## Условие задания
Определите, согласуется ли каждое из утверждений с текстом о редакции McCall’s, и подкрепите ответ «да» или «нет» точной цитатой из этого текста.
1. Редакция могла показывать, как женщины покидают домашний очаг и строят карьеру.
2. Некоторые статьи, написанные психиатрами, в журнале напечатать не могли.
3. Мужчин помещали даже в материалы о моде, еде и духах.

## Выбранный текст
----

В те дни в редакции McCall’s проводили кучу безумных собраний. «Внезапно все стали искать в единении духовный смысл, ожидая, что мы создадим некое загадочное религиозное движение, основываясь на той жизни, которую люди вели последние пять лет, – а люди просто уползли по домам, развернувшись к миру спиной. И эту жизнь можно было показать только как уродливую серость, – вспоминает бывший редактор журнала. – Все и всегда в конечном счете сводилось к следующему: как славно, славно, славно, папочка в саду нам жарит барбекю. Мода, еда, даже духи – мы везде пихали мужчин».

«Были статьи, написанные психиатрами, которые мы не могли напечатать, потому что они раздули бы проблему по полной: ведь эти пары всем своим весом опираются на своих детей. А что еще делать с единением, кроме как заботиться о детях? Мы были благодарны до слез, когда находили фото отца с матерью в ином, новом ракурсе. Иногда нам становилось любопытно, что будет с женщинами, если мужчины возьмут на себя оформление дома, уход за детьми, готовку и все то, что раньше было только женской прерогативой. Но показать, как женщины покидают домашний очаг и строят карьеру, мы не могли. Ирония в том, что мы хотели начать работать и для мужчин, и для женщин, вместе. Мы хотели работать для людей, а не только для женщин».

----

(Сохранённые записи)
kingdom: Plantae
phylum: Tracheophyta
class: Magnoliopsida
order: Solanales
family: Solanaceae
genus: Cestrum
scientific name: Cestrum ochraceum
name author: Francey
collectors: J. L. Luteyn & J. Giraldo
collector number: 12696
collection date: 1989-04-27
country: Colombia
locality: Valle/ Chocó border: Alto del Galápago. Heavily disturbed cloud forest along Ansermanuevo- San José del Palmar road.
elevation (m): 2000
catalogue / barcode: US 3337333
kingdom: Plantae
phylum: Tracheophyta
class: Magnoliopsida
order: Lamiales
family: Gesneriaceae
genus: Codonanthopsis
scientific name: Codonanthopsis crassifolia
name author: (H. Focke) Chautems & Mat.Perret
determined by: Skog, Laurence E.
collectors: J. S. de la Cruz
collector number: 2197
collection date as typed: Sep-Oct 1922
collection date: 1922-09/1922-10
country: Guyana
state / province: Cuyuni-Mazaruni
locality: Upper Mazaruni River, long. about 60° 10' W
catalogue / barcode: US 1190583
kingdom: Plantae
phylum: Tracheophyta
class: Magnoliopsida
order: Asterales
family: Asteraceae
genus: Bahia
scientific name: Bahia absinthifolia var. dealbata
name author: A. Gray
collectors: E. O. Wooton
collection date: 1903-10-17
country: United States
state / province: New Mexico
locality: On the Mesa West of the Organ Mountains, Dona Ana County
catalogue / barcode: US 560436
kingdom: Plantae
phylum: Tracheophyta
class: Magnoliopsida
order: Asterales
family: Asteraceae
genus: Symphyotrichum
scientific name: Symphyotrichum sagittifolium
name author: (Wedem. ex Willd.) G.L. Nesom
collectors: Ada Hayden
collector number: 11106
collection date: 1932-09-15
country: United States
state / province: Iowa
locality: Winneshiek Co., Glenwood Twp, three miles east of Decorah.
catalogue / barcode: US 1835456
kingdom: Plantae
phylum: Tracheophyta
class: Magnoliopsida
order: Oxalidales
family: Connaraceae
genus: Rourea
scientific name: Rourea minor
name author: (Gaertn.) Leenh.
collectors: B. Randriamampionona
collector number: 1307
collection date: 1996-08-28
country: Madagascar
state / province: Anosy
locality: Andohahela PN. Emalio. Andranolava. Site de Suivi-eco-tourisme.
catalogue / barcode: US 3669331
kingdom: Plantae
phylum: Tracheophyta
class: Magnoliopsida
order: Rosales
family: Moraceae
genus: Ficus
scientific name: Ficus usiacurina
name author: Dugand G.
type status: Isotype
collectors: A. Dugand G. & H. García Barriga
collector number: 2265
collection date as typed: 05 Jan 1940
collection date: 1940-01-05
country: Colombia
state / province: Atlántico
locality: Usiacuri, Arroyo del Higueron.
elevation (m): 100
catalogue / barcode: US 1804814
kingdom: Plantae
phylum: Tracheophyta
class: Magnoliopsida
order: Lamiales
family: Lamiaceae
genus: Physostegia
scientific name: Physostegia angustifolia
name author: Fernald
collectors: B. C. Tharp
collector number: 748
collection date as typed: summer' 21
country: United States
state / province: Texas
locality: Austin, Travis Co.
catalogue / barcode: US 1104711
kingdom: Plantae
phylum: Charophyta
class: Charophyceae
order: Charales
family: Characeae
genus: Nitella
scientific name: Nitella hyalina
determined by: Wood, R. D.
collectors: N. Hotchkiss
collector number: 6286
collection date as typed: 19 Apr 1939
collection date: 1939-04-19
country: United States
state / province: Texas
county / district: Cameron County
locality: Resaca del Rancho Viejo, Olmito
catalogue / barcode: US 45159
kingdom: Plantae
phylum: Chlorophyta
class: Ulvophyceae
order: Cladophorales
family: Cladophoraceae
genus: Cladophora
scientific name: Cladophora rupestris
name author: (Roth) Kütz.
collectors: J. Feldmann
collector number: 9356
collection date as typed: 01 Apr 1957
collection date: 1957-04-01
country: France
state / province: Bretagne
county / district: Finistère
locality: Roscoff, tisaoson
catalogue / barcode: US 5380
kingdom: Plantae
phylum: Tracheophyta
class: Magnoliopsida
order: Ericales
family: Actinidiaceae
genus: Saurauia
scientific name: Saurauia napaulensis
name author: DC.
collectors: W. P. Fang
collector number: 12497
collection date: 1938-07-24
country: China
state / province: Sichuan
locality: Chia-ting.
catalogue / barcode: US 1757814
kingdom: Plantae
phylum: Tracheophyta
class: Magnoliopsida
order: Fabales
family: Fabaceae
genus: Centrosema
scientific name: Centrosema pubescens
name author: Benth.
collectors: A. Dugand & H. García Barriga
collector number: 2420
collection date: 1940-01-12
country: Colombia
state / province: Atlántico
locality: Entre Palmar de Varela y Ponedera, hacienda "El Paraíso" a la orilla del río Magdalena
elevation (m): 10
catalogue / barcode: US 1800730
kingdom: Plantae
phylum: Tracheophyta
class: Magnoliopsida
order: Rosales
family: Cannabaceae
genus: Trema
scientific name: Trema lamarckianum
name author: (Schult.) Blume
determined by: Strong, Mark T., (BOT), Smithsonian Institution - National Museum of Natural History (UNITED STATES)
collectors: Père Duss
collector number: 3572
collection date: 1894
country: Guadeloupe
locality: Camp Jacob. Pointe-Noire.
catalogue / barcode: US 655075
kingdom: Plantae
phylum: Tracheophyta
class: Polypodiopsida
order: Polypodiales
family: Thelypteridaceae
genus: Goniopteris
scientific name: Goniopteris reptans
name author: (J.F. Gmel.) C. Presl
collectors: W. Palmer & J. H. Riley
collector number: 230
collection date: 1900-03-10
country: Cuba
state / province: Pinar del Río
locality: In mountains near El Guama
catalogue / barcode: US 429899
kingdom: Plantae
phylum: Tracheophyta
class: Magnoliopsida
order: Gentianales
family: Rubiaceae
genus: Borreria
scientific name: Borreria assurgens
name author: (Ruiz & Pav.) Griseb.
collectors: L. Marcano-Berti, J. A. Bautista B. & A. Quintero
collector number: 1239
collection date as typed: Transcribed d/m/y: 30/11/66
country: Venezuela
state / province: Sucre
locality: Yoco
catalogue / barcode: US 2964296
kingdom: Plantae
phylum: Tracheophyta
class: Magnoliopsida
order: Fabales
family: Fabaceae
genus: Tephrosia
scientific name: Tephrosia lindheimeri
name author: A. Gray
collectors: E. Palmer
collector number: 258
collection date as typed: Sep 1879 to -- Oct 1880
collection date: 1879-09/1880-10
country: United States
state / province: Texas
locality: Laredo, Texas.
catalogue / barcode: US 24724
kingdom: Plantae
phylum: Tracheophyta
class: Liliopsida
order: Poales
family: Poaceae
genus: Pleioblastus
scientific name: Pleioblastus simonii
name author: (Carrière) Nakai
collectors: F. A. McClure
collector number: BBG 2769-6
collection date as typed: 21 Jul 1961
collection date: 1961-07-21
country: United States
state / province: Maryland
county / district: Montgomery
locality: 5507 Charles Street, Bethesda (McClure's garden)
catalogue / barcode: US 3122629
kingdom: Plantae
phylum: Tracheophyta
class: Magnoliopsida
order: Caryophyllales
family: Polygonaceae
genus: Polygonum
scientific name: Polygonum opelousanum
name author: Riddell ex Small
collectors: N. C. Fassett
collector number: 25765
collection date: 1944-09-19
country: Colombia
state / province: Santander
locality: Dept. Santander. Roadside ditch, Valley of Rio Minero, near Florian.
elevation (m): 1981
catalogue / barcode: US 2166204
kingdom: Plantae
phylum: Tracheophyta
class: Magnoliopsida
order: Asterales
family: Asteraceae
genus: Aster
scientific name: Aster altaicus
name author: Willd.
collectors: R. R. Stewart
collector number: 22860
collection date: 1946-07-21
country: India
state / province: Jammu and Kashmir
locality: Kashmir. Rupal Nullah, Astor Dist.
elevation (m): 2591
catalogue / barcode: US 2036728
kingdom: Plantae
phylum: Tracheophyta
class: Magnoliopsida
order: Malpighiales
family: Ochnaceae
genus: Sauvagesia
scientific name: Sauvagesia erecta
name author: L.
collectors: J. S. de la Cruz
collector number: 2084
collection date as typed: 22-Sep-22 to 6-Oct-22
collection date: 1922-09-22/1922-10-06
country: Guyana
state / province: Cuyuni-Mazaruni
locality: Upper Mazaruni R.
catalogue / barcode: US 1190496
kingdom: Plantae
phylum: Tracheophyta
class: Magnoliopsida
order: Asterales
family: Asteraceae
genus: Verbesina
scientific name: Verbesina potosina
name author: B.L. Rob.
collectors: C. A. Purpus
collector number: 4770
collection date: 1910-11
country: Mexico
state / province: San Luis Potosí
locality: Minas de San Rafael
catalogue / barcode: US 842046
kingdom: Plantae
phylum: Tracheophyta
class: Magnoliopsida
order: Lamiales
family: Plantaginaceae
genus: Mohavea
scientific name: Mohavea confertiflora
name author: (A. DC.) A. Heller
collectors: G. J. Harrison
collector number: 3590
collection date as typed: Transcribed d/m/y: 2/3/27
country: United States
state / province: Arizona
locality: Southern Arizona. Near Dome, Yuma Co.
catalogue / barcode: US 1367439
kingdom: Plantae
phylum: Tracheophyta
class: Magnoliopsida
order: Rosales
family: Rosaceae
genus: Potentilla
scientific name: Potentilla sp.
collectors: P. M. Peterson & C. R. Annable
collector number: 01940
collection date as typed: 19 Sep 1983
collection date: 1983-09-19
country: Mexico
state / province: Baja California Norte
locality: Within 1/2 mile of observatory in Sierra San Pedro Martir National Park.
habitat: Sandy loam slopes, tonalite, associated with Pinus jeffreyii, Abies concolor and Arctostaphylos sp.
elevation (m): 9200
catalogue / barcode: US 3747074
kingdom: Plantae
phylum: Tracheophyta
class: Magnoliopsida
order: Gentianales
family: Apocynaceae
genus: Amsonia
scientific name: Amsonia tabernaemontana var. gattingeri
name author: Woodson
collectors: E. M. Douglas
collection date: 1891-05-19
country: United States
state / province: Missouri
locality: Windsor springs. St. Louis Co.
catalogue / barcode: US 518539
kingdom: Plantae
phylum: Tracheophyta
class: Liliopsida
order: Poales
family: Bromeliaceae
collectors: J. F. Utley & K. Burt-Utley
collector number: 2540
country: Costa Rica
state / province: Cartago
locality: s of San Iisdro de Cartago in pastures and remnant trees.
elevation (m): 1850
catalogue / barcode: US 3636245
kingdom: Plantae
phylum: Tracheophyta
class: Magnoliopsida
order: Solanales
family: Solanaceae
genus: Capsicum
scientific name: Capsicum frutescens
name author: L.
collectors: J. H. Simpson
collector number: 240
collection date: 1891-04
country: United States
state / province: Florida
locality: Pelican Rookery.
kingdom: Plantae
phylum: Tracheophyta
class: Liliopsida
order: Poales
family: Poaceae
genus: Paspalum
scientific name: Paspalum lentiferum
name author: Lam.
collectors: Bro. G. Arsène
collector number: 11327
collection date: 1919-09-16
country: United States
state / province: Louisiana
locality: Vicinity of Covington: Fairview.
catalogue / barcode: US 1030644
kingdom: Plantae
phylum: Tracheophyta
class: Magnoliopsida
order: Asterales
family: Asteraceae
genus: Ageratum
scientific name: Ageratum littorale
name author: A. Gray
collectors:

----

## Ответ
1. Нет: «Но показать, как женщины покидают домашний очаг и строят карьеру, мы не могли».
2. Да: «Были статьи, написанные психиатрами, которые мы не могли напечатать».
3. Да: «Мода, еда, даже духи – мы везде пихали мужчин».